Bajaj Goonmeet, Nguyen Vinh, Wijesiriwardene Thilini, Yip Hong Yung, Javangula Vishesh, Parthasarathy Srinivasan, Sheth Amit, Bodenreider Olivier
The Ohio State University.
National Library of Medicine.
Proc Conf Assoc Comput Linguist Meet. 2022 May;2022:82-87. doi: 10.18653/v1/2022.insights-1.11.

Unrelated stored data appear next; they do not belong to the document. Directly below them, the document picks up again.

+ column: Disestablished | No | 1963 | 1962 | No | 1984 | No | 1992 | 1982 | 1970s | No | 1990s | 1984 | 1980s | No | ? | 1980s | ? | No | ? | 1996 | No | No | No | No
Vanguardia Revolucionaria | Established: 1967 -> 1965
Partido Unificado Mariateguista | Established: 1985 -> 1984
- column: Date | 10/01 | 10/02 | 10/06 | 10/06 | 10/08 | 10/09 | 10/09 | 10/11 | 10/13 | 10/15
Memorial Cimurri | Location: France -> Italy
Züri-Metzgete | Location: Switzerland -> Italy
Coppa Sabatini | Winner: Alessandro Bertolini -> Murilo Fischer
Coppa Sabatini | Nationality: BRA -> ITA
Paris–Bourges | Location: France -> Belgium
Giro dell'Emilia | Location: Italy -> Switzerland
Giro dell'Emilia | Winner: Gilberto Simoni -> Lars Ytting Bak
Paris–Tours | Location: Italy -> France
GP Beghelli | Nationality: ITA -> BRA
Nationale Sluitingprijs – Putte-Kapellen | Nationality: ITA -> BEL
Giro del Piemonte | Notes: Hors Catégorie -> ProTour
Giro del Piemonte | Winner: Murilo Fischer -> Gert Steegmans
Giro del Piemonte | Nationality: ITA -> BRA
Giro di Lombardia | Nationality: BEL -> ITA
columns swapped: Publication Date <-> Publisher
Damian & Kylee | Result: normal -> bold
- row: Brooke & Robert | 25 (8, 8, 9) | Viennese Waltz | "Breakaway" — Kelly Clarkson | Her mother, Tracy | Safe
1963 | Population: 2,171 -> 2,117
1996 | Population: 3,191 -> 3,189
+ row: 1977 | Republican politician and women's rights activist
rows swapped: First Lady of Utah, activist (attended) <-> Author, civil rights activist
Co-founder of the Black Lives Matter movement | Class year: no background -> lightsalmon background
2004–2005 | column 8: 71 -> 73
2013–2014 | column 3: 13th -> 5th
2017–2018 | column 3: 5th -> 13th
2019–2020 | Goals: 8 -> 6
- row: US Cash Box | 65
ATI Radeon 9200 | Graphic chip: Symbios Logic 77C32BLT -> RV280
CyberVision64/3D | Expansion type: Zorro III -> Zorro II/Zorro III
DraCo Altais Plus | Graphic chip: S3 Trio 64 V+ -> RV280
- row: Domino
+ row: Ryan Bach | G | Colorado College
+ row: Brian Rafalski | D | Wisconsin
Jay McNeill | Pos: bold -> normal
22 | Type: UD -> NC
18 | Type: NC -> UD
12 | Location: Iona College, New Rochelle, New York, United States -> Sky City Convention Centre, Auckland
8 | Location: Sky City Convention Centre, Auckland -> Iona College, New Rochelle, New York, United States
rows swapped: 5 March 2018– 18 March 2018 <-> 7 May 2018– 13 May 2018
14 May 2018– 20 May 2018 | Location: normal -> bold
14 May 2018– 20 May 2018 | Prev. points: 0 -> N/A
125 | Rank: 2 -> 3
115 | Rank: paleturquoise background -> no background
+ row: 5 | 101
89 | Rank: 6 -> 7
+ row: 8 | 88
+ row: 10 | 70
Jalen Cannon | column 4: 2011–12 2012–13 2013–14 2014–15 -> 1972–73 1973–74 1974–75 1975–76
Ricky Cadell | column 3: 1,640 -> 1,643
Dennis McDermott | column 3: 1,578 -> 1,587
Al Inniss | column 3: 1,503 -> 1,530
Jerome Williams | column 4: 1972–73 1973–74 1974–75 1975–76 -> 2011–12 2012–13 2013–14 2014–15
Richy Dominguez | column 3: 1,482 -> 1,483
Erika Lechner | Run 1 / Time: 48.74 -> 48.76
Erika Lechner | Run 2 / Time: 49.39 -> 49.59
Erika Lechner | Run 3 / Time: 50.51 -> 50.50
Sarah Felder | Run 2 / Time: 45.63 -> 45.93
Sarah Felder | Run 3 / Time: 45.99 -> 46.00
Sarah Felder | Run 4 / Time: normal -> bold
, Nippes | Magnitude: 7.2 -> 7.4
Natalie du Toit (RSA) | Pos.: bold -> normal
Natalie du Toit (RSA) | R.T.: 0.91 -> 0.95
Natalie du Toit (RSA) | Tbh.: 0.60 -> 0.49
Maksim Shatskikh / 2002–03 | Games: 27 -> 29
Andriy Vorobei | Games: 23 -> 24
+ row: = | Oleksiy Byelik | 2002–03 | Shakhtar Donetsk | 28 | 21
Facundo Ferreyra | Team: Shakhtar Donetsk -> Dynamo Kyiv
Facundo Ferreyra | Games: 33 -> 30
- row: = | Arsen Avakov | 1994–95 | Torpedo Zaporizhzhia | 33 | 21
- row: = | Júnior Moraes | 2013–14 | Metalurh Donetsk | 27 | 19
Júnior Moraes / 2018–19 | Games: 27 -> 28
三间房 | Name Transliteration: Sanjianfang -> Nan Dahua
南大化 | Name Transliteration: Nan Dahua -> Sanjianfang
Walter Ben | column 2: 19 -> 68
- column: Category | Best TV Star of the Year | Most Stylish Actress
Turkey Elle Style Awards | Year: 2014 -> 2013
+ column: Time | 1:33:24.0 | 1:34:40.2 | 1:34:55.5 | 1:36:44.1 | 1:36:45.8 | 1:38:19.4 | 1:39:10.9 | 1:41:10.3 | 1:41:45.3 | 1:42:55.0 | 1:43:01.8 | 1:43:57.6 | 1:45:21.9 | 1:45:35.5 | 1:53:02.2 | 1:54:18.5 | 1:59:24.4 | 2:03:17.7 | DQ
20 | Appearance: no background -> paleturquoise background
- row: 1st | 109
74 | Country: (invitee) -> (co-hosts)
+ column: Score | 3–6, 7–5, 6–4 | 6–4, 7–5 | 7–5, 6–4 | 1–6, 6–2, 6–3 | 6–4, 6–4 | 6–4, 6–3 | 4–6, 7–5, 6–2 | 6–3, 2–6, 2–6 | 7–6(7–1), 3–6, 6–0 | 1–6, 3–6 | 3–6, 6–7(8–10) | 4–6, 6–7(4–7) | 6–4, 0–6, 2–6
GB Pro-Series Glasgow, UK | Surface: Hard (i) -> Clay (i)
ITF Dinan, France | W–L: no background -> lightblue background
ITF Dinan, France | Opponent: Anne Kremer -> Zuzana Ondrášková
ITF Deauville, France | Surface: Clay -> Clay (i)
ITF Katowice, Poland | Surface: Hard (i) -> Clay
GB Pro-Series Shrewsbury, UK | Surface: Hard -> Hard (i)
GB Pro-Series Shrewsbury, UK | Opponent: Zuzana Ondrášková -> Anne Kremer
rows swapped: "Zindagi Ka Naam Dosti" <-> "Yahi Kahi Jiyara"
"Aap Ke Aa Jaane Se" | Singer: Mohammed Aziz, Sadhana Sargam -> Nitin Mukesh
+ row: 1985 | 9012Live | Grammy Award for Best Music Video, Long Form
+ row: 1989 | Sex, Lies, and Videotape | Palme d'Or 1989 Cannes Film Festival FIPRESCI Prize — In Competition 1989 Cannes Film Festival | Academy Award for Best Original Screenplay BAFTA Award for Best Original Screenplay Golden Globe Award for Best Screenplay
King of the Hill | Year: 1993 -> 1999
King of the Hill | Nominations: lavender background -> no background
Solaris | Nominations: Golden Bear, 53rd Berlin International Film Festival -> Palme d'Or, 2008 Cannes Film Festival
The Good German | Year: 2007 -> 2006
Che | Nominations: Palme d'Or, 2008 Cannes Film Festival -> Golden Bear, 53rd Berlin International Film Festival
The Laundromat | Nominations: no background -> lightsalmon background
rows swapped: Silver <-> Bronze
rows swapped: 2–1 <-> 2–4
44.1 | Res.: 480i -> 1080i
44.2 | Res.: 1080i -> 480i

Recent work uses a Siamese Network, initialized with BioWordVec embeddings (distributed word embeddings), for predicting synonymy among biomedical terms to automate a part of the UMLS (Unified Medical Language System) Metathesaurus construction process. We evaluate the use of contextualized word embeddings extracted from nine different biomedical BERT-based models for synonymy prediction in the UMLS by replacing BioWordVec embeddings with embeddings extracted from each biomedical BERT model using different feature extraction methods. Surprisingly, we find that Siamese Networks initialized with BioWordVec embeddings still outperform the Siamese Networks initialized with embedding extracted from biomedical BERT model.
最近的工作使用了一个以BioWordVec嵌入(分布式词嵌入)初始化的暹罗网络,用于预测生物医学术语之间的同义词,以自动化统一医学语言系统(UMLS)元词库构建过程的一部分。我们通过使用不同特征提取方法从每个生物医学BERT模型中提取的嵌入替换BioWordVec嵌入,评估了从九个不同的基于生物医学BERT的模型中提取的上下文词嵌入在UMLS中进行同义词预测的情况。令人惊讶的是,我们发现以BioWordVec嵌入初始化的暹罗网络仍然优于以从生物医学BERT模型中提取的嵌入初始化的暹罗网络。